Download or read book Made in Nusantara written by Adil Johan and published by Routledge. This book was released on 2021-03-17 with total page 248 pages. Available in PDF, EPUB and Kindle. Book excerpt: Made in Nusantara serves as a comprehensive introduction to the history, sociology, ethnography, and musicology of historical and contemporary popular music in maritime Southeast Asia. Each essay covers major figures, styles, and social contexts of genres of a popular nature in the Nusantara region including Malaysia, Indonesia, Brunei, Singapore, and the Philippines. Through a critical investigation of specific genres and their spaces of performance, production, and consumption, the volume is organised into four thematic areas: 1) issues in Nusantara popular music; 2) history; 3) artists and genres; and 4) national vs. local industries. Written by scholars working in the region, Made in Nusantara brings local perspectives to the history and analysis of popular music and critically considers conceptualisations developed in the West, rendering it an intriguing read for students and scholars of popular and global music.

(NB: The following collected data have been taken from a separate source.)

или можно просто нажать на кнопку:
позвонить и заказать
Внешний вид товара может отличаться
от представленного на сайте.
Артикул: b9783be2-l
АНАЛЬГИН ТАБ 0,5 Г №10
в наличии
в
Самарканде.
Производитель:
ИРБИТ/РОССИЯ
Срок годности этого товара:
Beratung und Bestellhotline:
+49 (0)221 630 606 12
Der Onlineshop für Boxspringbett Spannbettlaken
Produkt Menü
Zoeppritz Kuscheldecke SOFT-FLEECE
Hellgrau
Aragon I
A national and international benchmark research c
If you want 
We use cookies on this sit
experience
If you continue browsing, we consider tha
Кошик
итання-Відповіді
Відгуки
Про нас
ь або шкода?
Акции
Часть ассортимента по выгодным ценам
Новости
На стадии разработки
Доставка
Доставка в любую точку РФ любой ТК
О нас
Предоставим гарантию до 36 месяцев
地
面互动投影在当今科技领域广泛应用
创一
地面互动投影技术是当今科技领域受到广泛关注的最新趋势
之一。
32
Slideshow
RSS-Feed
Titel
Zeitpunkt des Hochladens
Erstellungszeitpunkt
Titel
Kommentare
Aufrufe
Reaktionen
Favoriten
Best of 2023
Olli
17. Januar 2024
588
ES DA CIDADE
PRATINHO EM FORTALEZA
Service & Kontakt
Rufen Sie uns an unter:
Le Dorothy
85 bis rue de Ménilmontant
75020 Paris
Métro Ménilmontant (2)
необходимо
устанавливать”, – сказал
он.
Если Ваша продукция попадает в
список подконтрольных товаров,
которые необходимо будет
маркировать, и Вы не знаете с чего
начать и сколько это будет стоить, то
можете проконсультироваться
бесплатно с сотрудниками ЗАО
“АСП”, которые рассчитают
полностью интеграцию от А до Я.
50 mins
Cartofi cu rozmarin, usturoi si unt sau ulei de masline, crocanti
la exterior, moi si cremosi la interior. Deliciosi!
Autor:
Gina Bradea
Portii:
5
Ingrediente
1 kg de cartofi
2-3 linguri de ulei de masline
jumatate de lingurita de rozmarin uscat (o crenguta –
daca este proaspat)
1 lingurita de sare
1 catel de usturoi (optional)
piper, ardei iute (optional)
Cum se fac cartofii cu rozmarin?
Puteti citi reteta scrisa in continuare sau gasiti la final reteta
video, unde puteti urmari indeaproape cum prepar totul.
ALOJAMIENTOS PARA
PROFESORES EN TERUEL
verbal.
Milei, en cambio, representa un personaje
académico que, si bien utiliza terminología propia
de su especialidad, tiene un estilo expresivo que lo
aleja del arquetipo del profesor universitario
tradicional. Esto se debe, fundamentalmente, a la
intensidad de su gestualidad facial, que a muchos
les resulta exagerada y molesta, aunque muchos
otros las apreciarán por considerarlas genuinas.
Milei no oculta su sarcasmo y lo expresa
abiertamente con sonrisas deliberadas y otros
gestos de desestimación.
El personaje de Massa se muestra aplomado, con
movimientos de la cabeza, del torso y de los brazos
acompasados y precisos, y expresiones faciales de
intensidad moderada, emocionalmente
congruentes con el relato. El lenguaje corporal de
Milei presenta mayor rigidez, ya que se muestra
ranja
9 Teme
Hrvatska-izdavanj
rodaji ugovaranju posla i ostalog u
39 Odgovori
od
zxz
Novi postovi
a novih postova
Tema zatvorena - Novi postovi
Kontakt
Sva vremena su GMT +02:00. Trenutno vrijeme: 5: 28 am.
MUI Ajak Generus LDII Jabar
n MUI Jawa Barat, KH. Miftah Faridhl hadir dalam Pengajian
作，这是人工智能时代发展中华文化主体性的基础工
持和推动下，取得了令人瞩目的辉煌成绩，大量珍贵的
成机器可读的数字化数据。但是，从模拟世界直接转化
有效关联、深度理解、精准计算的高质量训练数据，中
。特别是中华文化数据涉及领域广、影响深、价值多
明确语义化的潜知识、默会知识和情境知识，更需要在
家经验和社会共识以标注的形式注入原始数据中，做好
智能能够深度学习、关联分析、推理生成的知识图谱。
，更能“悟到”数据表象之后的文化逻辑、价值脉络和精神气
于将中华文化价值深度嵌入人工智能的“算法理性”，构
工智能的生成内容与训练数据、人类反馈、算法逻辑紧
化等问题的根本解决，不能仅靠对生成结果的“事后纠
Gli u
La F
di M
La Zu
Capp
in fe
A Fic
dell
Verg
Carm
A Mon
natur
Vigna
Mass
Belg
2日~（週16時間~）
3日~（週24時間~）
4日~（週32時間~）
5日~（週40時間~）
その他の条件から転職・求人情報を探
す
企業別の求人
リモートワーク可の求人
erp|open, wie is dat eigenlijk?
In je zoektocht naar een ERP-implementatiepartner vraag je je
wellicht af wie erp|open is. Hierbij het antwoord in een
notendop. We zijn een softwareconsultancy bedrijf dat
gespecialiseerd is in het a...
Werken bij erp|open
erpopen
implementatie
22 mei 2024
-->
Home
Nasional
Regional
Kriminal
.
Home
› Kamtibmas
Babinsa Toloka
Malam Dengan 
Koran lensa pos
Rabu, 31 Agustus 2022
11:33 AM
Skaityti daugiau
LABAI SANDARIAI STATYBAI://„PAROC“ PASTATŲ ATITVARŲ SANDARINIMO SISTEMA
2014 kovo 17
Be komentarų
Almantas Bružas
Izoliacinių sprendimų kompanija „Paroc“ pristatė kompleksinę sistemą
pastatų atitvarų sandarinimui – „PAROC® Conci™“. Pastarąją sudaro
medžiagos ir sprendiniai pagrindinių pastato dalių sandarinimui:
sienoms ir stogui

Book Synopsis More Than Illustrated Music by : Kathrin Dreckmann
Download or read book More Than Illustrated Music written by Kathrin Dreckmann and published by Bloomsbury Publishing USA. This book was released on 2023-02-23 with total page 196 pages. Available in PDF, EPUB and Kindle. Book excerpt: The genre of the video clip has been established for more than thirty years, mainly served by the sub genres of video art and music video. This book explores processes of hybridization between music video, film, and video art by presenting current theoretical discourses and engaging them through interviews with well-known artists and directors, bringing to the surface the crucial questions of art practice. The collection discusses topics including postcolonialism, posthumanism, gender, race and class and addresses questions regarding the hybrid media structure of video, the diffusion between content and form, art and commerce as well as pop culture and counterculture. Through the diversity of the areas and interviews included, the book builds on and moves beyond earlier aesthetics-driven perspectives on music video.
Book Synopsis Corita Kent and the Language of Pop by : Susan Dackerman
Download or read book Corita Kent and the Language of Pop written by Susan Dackerman and published by Yale University Press. This book was released on 2015-01-01 with total page 339 pages. Available in PDF, EPUB and Kindle. Book excerpt: Exhibition catalog published in conjunction with the exhibition held at the Harvard Art Museums, Cambridge, Massachusetts, September 3, 2015-January 3, 2016 and at the San Antonio Museum of Art, San Antonio, Texas, February 13-May 8, 2016.